On macro markets, Bitcoin’s correlation to S&P 500 (-10%, last month: +26%, Chart 4) has flipped negative while its correlation to the NASDAQ (+3%, last month: +37%) is now neutral. Its positive correlation to oil (+6%, last month: +31%) continues to reduce in magnitude while that of gold (+45%, last month: +12%) has increased. Lastly, Bitcoin remains negatively correlated to US 10Y yields (-26%, last month: -35%).
- Smart Contract Platform Index: VeChain (VET) is up the most (+21% WoW) while Fantom (FTM) is down the most (-7% WoW). Ethereum (ETH) is flat WoW.
- DeFi Index: Yearn Finance (YFI) is up the most (+32% WoW) while Loopring (LRC) is down the most (-7% WoW).

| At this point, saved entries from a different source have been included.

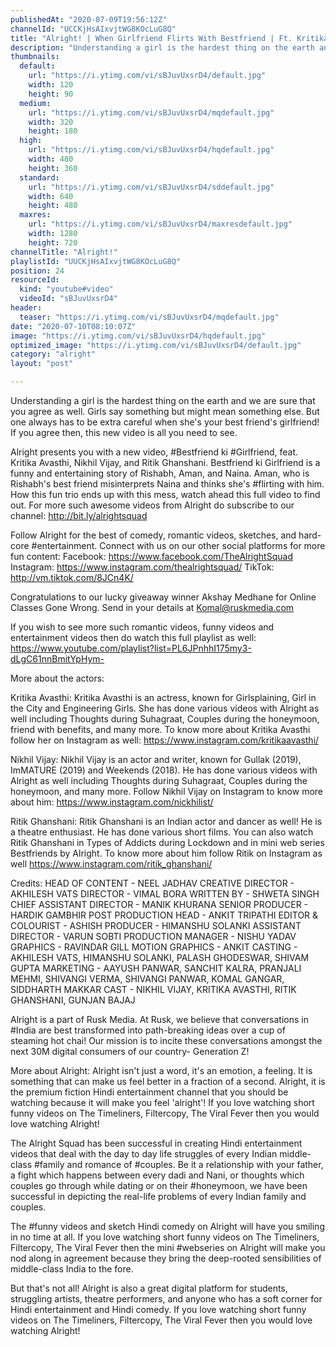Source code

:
 ```yaml
---
publishedAt: "2020-07-09T19:56:12Z"
channelId: "UCCKjHsAIxvjtWG8KOcLuG8Q"
title: "Alright! | When Girlfriend Flirts With Bestfriend | Ft. Kritika Avasthi, Nikhil Vijay & Ritik"
description: "Understanding a girl is the hardest thing on the earth and we are sure that you agree as well. Girls say something but might mean something else. But one always has to be extra careful when she's your best friend's girlfriend! If you agree then, this new video is all you need to see.\n\nAlright presents you with a new video, #Bestfriend ki #Girlfriend, feat. Kritika Avasthi, Nikhil Vijay, and Ritik Ghanshani. Bestfriend ki Girlfriend is a funny and entertaining story of Rishabh, Aman, and Naina. Aman, who is Rishabh's best friend misinterprets Naina and thinks she's #flirting with him. How this fun trio ends up with this mess, watch ahead this full video to find out. For more such awesome videos from Alright do subscribe to our channel: http://bit.ly/alrightsquad\n\nFollow Alright for the best of comedy, romantic videos, sketches, and hard-core #entertainment. Connect with us on our other social platforms for more fun content: Facebook: https://www.facebook.com/TheAlrightSquad Instagram: https://www.instagram.com/thealrightsquad/ TikTok: http://vm.tiktok.com/8JCn4K/\n\nCongratulations to our lucky giveaway winner Akshay Medhane for Online Classes Gone Wrong. Send in your details at Komal@ruskmedia.com\n\nIf you wish to see more such romantic videos, funny videos and entertainment videos then do watch this full playlist as well: https://www.youtube.com/playlist?list=PL6JPnhhI175my3-dLgC61nnBmitYpHym-\n\nMore about the actors:\n\nKritika Avasthi: Kritika Avasthi is an actress, known for Girlsplaining, Girl in the City and Engineering Girls. She has done various videos with Alright as well including Thoughts during Suhagraat, Couples during the honeymoon, friend with benefits, and many more. To know more about Kritika Avasthi follow her on Instagram as well: https://www.instagram.com/kritikaavasthi/\n\nNikhil Vijay: Nikhil Vijay is an actor and writer, known for Gullak (2019), ImMATURE (2019) and Weekends (2018). He has done various videos with Alright as well including Thoughts during Suhagraat, Couples during the honeymoon, and many more. Follow Nikhil Vijay on Instagram to know more about him: https://www.instagram.com/nickhilist/\n\nRitik Ghanshani: Ritik Ghanshani is an Indian actor and dancer as well! He is a theatre enthusiast. He has done various short films. You can also watch Ritik Ghanshani in Types of Addicts during Lockdown and in mini web series Bestfriends by Alright. To know more about him follow Ritik on Instagram as well https://www.instagram.com/ritik_ghanshani/\n\nCredits:\nHEAD OF CONTENT - NEEL JADHAV\nCREATIVE DIRECTOR - AKHILESH VATS\nDIRECTOR - VIMAL BORA\nWRITTEN BY - SHWETA SINGH\nCHIEF ASSISTANT DIRECTOR - MANIK KHURANA\nSENIOR PRODUCER - HARDIK GAMBHIR\nPOST PRODUCTION HEAD - ANKIT TRIPATHI\nEDITOR & COLOURIST -  ASHISH\nPRODUCER - HIMANSHU SOLANKI\nASSISTANT DIRECTOR - VARUN SOBTI\nPRODUCTION MANAGER - NISHU YADAV\nGRAPHICS - RAVINDAR GILL\nMOTION GRAPHICS - ANKIT\nCASTING - AKHILESH VATS, HIMANSHU SOLANKI, PALASH GHODESWAR, SHIVAM GUPTA\nMARKETING - AAYUSH PANWAR, SANCHIT KALRA, PRANJALI MEHMI, SHIVANGI VERMA, SHIVANGI PANWAR, KOMAL GANGAR, SIDDHARTH MAKKAR\nCAST - NIKHIL VIJAY, KRITIKA AVASTHI, RITIK GHANSHANI, GUNJAN BAJAJ\n\nAlright is a part of Rusk Media. At Rusk, we believe that conversations in #India are best transformed into path-breaking ideas over a cup of steaming hot chai! Our mission is to incite these conversations amongst the next 30M digital consumers of our country- Generation Z!\n\nMore about Alright: Alright isn't just a word, it's an emotion, a feeling. It is something that can make us feel better in a fraction of a second. Alright, it is the premium fiction Hindi entertainment channel that you should be watching because it will make you feel 'alright'! If you love watching short funny videos on The Timeliners, Filtercopy, The Viral Fever then you would love watching Alright!\n\nThe Alright Squad has been successful in creating Hindi entertainment videos that deal with the day to day life struggles of every Indian middle-class #family and romance of #couples. Be it a relationship with your father, a fight which happens between every dadi and Nani, or thoughts which couples go through while dating or on their #honeymoon, we have been successful in depicting the real-life problems of every Indian family and couples.\n\n The #funny videos and sketch Hindi comedy on Alright will have you smiling in no time at all. If you love watching short funny videos on The Timeliners, Filtercopy, The Viral Fever then the mini #webseries on Alright will make you nod along in agreement because they bring the deep-rooted sensibilities of middle-class India to the fore.\n\nBut that's not all! Alright is also a great digital platform for students, struggling artists, theatre performers, and anyone who has a soft corner for Hindi entertainment and Hindi comedy. If you love watching short funny videos on The Timeliners, Filtercopy, The Viral Fever then you would love watching Alright!"
thumbnails:
  default:
    url: "https://i.ytimg.com/vi/sBJuvUxsrD4/default.jpg"
    width: 120
    height: 90
  medium:
    url: "https://i.ytimg.com/vi/sBJuvUxsrD4/mqdefault.jpg"
    width: 320
    height: 180
  high:
    url: "https://i.ytimg.com/vi/sBJuvUxsrD4/hqdefault.jpg"
    width: 480
    height: 360
  standard:
    url: "https://i.ytimg.com/vi/sBJuvUxsrD4/sddefault.jpg"
    width: 640
    height: 480
  maxres:
    url: "https://i.ytimg.com/vi/sBJuvUxsrD4/maxresdefault.jpg"
    width: 1280
    height: 720
channelTitle: "Alright!"
playlistId: "UUCKjHsAIxvjtWG8KOcLuG8Q"
position: 24
resourceId:
  kind: "youtube#video"
  videoId: "sBJuvUxsrD4"
header:
  teaser: "https://i.ytimg.com/vi/sBJuvUxsrD4/mqdefault.jpg"
date: "2020-07-10T08:10:07Z"
image: "https://i.ytimg.com/vi/sBJuvUxsrD4/hqdefault.jpg"
optimized_image: "https://i.ytimg.com/vi/sBJuvUxsrD4/default.jpg"
category: "alright"
layout: "post"

---
```

Understanding a girl is the hardest thing on the earth and we are sure that you agree as well. Girls say something but might mean something else. But one always has to be extra careful when she's your best friend's girlfriend! If you agree then, this new video is all you need to see.

Alright presents you with a new video, #Bestfriend ki #Girlfriend, feat. Kritika Avasthi, Nikhil Vijay, and Ritik Ghanshani. Bestfriend ki Girlfriend is a funny and entertaining story of Rishabh, Aman, and Naina. Aman, who is Rishabh's best friend misinterprets Naina and thinks she's #flirting with him. How this fun trio ends up with this mess, watch ahead this full video to find out. For more such awesome videos from Alright do subscribe to our channel: http://bit.ly/alrightsquad

Follow Alright for the best of comedy, romantic videos, sketches, and hard-core #entertainment. Connect with us on our other social platforms for more fun content: Facebook: https://www.facebook.com/TheAlrightSquad Instagram: https://www.instagram.com/thealrightsquad/ TikTok: http://vm.tiktok.com/8JCn4K/

Congratulations to our lucky giveaway winner Akshay Medhane for Online Classes Gone Wrong. Send in your details at Komal@ruskmedia.com

If you wish to see more such romantic videos, funny videos and entertainment videos then do watch this full playlist as well: https://www.youtube.com/playlist?list=PL6JPnhhI175my3-dLgC61nnBmitYpHym-

More about the actors:

Kritika Avasthi: Kritika Avasthi is an actress, known for Girlsplaining, Girl in the City and Engineering Girls. She has done various videos with Alright as well including Thoughts during Suhagraat, Couples during the honeymoon, friend with benefits, and many more. To know more about Kritika Avasthi follow her on Instagram as well: https://www.instagram.com/kritikaavasthi/

Nikhil Vijay: Nikhil Vijay is an actor and writer, known for Gullak (2019), ImMATURE (2019) and Weekends (2018). He has done various videos with Alright as well including Thoughts during Suhagraat, Couples during the honeymoon, and many more. Follow Nikhil Vijay on Instagram to know more about him: https://www.instagram.com/nickhilist/

Ritik Ghanshani: Ritik Ghanshani is an Indian actor and dancer as well! He is a theatre enthusiast. He has done various short films. You can also watch Ritik Ghanshani in Types of Addicts during Lockdown and in mini web series Bestfriends by Alright. To know more about him follow Ritik on Instagram as well https://www.instagram.com/ritik_ghanshani/

Credits:
HEAD OF CONTENT - NEEL JADHAV
CREATIVE DIRECTOR - AKHILESH VATS
DIRECTOR - VIMAL BORA
WRITTEN BY - SHWETA SINGH
CHIEF ASSISTANT DIRECTOR - MANIK KHURANA
SENIOR PRODUCER - HARDIK GAMBHIR
POST PRODUCTION HEAD - ANKIT TRIPATHI
EDITOR & COLOURIST -  ASHISH
PRODUCER - HIMANSHU SOLANKI
ASSISTANT DIRECTOR - VARUN SOBTI
PRODUCTION MANAGER - NISHU YADAV
GRAPHICS - RAVINDAR GILL
MOTION GRAPHICS - ANKIT
CASTING - AKHILESH VATS, HIMANSHU SOLANKI, PALASH GHODESWAR, SHIVAM GUPTA
MARKETING - AAYUSH PANWAR, SANCHIT KALRA, PRANJALI MEHMI, SHIVANGI VERMA, SHIVANGI PANWAR, KOMAL GANGAR, SIDDHARTH MAKKAR
CAST - NIKHIL VIJAY, KRITIKA AVASTHI, RITIK GHANSHANI, GUNJAN BAJAJ

Alright is a part of Rusk Media. At Rusk, we believe that conversations in #India are best transformed into path-breaking ideas over a cup of steaming hot chai! Our mission is to incite these conversations amongst the next 30M digital consumers of our country- Generation Z!

More about Alright: Alright isn't just a word, it's an emotion, a feeling. It is something that can make us feel better in a fraction of a second. Alright, it is the premium fiction Hindi entertainment channel that you should be watching because it will make you feel 'alright'! If you love watching short funny videos on The Timeliners, Filtercopy, The Viral Fever then you would love watching Alright!

The Alright Squad has been successful in creating Hindi entertainment videos that deal with the day to day life struggles of every Indian middle-class #family and romance of #couples. Be it a relationship with your father, a fight which happens between every dadi and Nani, or thoughts which couples go through while dating or on their #honeymoon, we have been successful in depicting the real-life problems of every Indian family and couples.

 The #funny videos and sketch Hindi comedy on Alright will have you smiling in no time at all. If you love watching short funny videos on The Timeliners, Filtercopy, The Viral Fever then the mini #webseries on Alright will make you nod along in agreement because they bring the deep-rooted sensibilities of middle-class India to the fore.

But that's not all! Alright is also a great digital platform for students, struggling artists, theatre performers, and anyone who has a soft corner for Hindi entertainment and Hindi comedy. If you love watching short funny videos on The Timeliners, Filtercopy, The Viral Fever then you would love watching Alright!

- Metaverse Index: Aavegotchi (GHST) is up the most (+50% WoW) while Phantasma (SOUL) is down the most (-5% WoW).
- Privacy Index: Decred (DCR) is up the most (+11% WoW) while Dusk Network (DUSK) is down the most (-15% WoW).
- Bitcoin: this is up +1% WoW.
What Are in the Four Indices?
Here are the indices in more detail:
- Bitcoin: the OG of crypto markets deserves its own category and is in many ways the true benchmark for any other crypto market.
- Smart contract platforms: after bitcoin, the big innovation was to have blockchains that were more programmable. These could host smart contracts or decentralised applications and have allowed the emergence of the metaverse and defi. Ethereum (ETH) is the most popular version of a smart contract platform. As well as ethereum, we also include some key competitors. The constituents of this index are: Ethereum (ETH), Cardano (ADA), Avalanche (AVAX), Solana (SOL), Fantom (FTM), VeChain (VET), Terra (LUNA), EOS (EOS), and Chainlink (LINK). We also include Polkadot (DOT) which allows interoperability between blockchains and the use of smart contracts via parachains.
- Metaverse: coins associated with the creation of a virtual space/digital world on the internet using a combination of augmented reality, virtual reality, and social networks. The constituents of this index are Axie Infinity (AXS), The Sandbox (SAND), Decentraland (MANA), Enjin Coin (ENJ), Aavegotchi (GHST), Terra Virtua Kolect (TVK), Ultra (UOS), Phantasma (SOUL), RedFOX Labs (RFOX), and Gala (GALA).
- Decentralised Finance (DeFi): financial services built on top of blockchain networks with no central intermediaries. This can be a broad category, so we narrow this down to platforms that focus on lending/borrowing, yield farming, automated market making and decentralised exchange tokens. The constituents of this index are: Aave (AAVE), Compound (COMP), Uniswap (UNI), Yearn.finance (YFI), Loopring (LRC), PancakeSwap (CAKE), Maker (MKR), 1inch (1INCH), Thorchain (RUNE), and Terra (LUNA).
- Privacy Coins: coins that obscure transactions on the blockchain to maintain the anonymity of its users and their activity. The constituents of this index are Monero (XMR), Zcash (ZEC), Dash (DASH), Verge (XVG), Horizen (ZEN), Beam (BEAM), Secret (SCRT), Decred (DCR), Keep Network (KEEP), and Dusk Network (DUSK).